Start of Extract to read

Conversely, if the voltage at the base of transistor 48 is higher than the voltage at the base of transistor 50, indicating a positive offset current, the current in transistor 50 will increase, which will raise the voltage on the base of transistor 40. This increases the current in transistor 40, which reduces the current through resistors 32 and 34, dropping the voltage at pin 45 of the TA1316AN 18. The 11 K ohm resistor 26 advantageously adds an offset in the total current so that transistor 40 is always active over the total range of offset currents from the CRT driver ICs.
In an AKB system it is desirable to limit the voltage at the measurement point that results from high cathode currents that can occur during active video, since the cathode current always flows in the system, including negative first derivative currents resulting from discharging the parasitic cathode capacitances. This limiting of the measurement point voltage is advantageously accomplished in this system by passing the current through resistor 32 as well as resistor 34. As the sum of the cathode currents increases, the drop across these two resistors will eventually saturate transistor 30, the collector of which is connected to the node labeled “I_KFROM KINE SOCKETS” by a resistor 28. The voltage drop across the resistors 32 and 34 limits the voltage on pin 45 of the TA1316AN 18 to approximately 4 volts, and eliminates the need for a Zener diode or PNP emitter follower to clip the measurement voltage during active scan. A capacitor 36 is connected from integrated circuit 18 pin 45 to ground to filter any residual video rate signals at pin 45.

End of Extract to read

### What is needed:
Condense the paragraph in the circuit description that begins "In an AKB system it is desirable" into a short bulleted list that keeps its main facts. Rely only on the circuit description for the work here.

Start of Recorded information

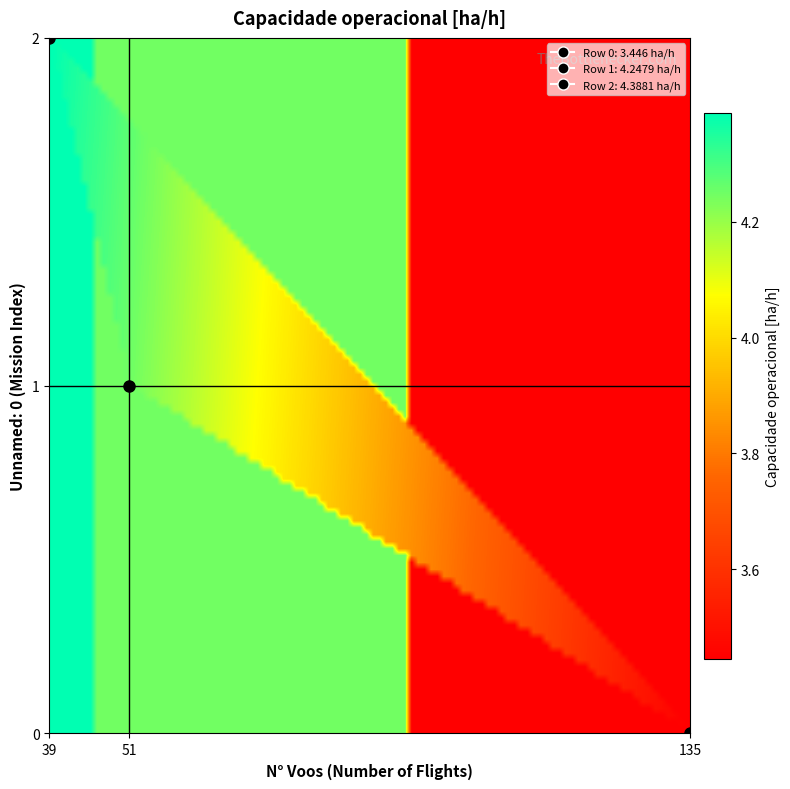

Reading left to right, transcribe all the data shown in this chart.

0: 3.4	0.0	0.0
1: 0.0	4.2	0.0
2: 0.0	0.0	4.4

End of Recorded information

### Task response:
- An AKB system should limit the measurement-point voltage caused by high cathode currents during active video. Cathode current always flows, including negative first-derivative currents from discharging parasitic cathode capacitances.
- This system limits that voltage by passing the current through both resistor 32 and resistor 34.
- As the sum of cathode currents rises, the drop across these resistors eventually saturates transistor 30. Its collector connects through resistor 28 to the node labeled "I_KFROM KINE SOCKETS".
- The drop across resistors 32 and 34 limits pin 45 of the TA1316AN 18 to about 4 volts. This removes the need for a Zener diode or PNP emitter follower to clip the measurement voltage during active scan.
- Capacitor 36 runs from pin 45 of integrated circuit 18 to ground and filters residual video-rate signals.